Why I Partnered With The Person Who Hated My Brilliant Idea

This article was contributed to Forbes.com by Brian Scudamore.

“You’re nuts!” It wasn’t the reaction I was hoping for. I had just told my friend and colleague James Alisch that I wanted to start a painting franchise with a brilliant twist: we’d paint an entire home in a single day.

From my perspective, I’d just stumbled upon the next sliced bread.  But James had helped lead a prominent painting company for 14 years and knew the industry inside and out. He was not on board.

The thing about me though, is that I don’t like to be told something can’t be done … so I did it anyway. What’s even crazier is that shortly after launching, I convinced James to become the Managing Director of WOW 1 DAY PAINTING. After I showed him our killer branding and innovative business model, something suddenly clicked for him; he wanted in!

Every truly great partnership has two distinct entrepreneurial minds: the visionary and the integrator. I tend to be a visionary, seeing the big picture and creatively solving problems. As an integrator, James is the one who holds people accountable and gets things done. Contrasting strengths like these creates what Gino Wickman and Mark C. Winters call “Rocket Fuel” – a powerful propellant for any business.

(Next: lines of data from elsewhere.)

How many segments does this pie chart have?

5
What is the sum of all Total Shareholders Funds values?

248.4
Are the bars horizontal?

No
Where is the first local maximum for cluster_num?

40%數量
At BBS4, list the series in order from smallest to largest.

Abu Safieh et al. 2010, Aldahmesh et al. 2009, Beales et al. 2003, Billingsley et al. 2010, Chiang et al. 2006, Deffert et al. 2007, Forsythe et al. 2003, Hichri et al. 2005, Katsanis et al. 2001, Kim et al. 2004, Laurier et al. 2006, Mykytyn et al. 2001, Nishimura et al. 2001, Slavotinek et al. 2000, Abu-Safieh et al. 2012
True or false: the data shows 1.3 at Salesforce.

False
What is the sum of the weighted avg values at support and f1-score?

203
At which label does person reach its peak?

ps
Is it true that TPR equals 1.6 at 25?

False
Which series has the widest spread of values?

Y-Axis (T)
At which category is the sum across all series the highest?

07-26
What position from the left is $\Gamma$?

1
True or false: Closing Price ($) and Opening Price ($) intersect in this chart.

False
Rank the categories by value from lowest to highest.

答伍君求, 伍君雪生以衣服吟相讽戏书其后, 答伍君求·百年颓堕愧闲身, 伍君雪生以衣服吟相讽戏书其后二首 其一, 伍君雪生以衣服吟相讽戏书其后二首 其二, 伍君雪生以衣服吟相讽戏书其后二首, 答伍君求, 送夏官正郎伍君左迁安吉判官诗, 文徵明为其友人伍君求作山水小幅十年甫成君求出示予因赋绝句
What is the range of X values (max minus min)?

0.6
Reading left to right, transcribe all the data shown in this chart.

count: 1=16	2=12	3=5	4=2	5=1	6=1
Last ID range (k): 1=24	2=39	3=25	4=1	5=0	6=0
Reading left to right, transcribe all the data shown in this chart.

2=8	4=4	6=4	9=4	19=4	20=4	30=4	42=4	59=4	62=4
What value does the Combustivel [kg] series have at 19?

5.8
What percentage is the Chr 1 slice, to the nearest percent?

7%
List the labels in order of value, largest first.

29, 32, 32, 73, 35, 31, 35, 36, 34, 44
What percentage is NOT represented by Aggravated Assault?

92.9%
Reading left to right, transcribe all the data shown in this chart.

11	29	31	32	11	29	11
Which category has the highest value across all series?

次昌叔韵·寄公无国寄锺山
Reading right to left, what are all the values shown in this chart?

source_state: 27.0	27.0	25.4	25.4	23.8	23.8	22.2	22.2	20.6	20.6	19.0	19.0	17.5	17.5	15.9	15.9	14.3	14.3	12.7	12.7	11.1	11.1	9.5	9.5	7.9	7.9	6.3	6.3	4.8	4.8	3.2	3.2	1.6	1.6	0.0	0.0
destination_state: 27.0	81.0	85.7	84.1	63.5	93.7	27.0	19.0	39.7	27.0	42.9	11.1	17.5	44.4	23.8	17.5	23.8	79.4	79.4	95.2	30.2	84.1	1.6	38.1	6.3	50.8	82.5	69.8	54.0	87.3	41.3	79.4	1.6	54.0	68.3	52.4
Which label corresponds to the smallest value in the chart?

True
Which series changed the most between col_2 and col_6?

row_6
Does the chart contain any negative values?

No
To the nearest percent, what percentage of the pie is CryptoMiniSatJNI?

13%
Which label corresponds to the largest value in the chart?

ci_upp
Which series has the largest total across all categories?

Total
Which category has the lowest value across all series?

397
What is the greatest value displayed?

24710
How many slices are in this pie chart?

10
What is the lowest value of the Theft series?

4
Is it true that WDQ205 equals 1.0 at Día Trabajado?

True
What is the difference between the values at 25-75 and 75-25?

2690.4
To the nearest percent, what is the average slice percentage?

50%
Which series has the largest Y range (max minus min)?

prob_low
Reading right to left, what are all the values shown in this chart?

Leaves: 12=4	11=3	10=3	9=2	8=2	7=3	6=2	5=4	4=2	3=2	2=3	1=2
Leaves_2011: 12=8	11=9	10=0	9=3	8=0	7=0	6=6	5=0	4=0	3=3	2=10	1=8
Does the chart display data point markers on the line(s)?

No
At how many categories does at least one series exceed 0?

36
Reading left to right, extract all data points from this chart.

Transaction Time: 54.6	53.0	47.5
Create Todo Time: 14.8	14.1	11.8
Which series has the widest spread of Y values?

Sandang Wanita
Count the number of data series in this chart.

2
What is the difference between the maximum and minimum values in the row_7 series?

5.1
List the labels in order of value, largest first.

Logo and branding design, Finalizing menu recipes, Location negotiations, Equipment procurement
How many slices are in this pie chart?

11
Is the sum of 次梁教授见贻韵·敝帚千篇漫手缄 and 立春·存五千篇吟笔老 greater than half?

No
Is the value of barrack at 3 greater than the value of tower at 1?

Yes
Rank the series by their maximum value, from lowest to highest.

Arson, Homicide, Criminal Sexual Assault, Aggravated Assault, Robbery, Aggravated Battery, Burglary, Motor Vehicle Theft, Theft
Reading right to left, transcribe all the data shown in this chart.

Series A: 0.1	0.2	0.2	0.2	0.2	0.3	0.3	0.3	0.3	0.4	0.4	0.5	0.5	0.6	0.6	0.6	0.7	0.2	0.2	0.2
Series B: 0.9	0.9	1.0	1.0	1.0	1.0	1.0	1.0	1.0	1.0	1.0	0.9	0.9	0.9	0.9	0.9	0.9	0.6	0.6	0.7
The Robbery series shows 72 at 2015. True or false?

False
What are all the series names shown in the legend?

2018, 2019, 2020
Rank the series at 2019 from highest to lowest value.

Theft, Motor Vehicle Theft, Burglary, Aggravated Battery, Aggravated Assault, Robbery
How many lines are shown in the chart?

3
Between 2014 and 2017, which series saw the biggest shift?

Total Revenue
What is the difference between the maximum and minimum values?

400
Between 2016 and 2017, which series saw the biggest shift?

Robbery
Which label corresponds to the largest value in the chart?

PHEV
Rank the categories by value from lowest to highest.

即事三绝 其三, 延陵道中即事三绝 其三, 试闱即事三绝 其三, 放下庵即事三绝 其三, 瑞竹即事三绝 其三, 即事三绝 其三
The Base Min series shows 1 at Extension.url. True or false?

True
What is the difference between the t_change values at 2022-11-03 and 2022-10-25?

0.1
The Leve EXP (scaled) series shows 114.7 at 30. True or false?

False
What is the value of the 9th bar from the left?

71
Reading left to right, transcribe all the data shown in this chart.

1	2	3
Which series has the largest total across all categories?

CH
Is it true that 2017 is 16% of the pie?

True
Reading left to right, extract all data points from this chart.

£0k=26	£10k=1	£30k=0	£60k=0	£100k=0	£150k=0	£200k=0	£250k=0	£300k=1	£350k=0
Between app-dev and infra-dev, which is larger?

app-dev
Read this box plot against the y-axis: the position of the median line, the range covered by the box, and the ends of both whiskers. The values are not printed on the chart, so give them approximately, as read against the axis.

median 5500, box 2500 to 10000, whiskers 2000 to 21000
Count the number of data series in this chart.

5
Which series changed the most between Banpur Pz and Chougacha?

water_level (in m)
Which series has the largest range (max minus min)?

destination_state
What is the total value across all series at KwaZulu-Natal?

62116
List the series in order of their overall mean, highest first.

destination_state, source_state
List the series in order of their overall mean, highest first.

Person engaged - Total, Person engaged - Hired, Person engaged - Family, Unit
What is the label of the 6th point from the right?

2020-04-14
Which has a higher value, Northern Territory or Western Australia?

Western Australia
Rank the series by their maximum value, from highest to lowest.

Look at Things From 360 Degrees

I had the idea for WOW 1 DAY PAINTING after having my own house painted in a day. As far as I could see, all homes could — and should — be painted in just one day.  In contrast, James had me rethink the logistics: painting houses on a shortened timeline (and doing it well) is a huge undertaking with lots of moving parts. He got me to slow down and get a 360 degree view of the situation; instead of just looking to the horizon and seeing only the idea’s potential, he considered the building blocks I’d missed.

Paula Abdul said, “Opposites attract” … and She Was Right

It’s one thing to say that complementary personalities make for great business partnerships; it’s another to actually get along with your opposite. Over the years, we’ve found that managing personality differences is about having insight and empathy.

To find out how people tick, we ask our employees to complete the Predictive Index, a scientific analysis that reviews cognitive ability and personality characteristics. Then we discuss the results so we understand how and why someone works.

Understanding how James processes information has helped us communicate more effectively. For example, he came to me and told me he didn’t like the name “WOW 1 DAY PAINTING”. Instead of trying to convince him otherwise, I waited it out because James is the type who needs to let ideas marinate. He had lots of questions and after several fruitful discussions eventually he came around.

Insist on Value Alignment

It can be productive to run a team or a company with someone whose style and perspective is so different from your own, but you have to align on values — or you might as well shut down now. At the end of the day, it’s crucial to trust you’re on the same page about what’s important.

Intel founders Gordon Moore and Bob Noyce had vastly different personalities and skill sets (Noyce was the visionary while Moore was the tech whiz). They both had the same goal of creating a business that would push the boundaries of innovation and Intel is now a $149 billion company.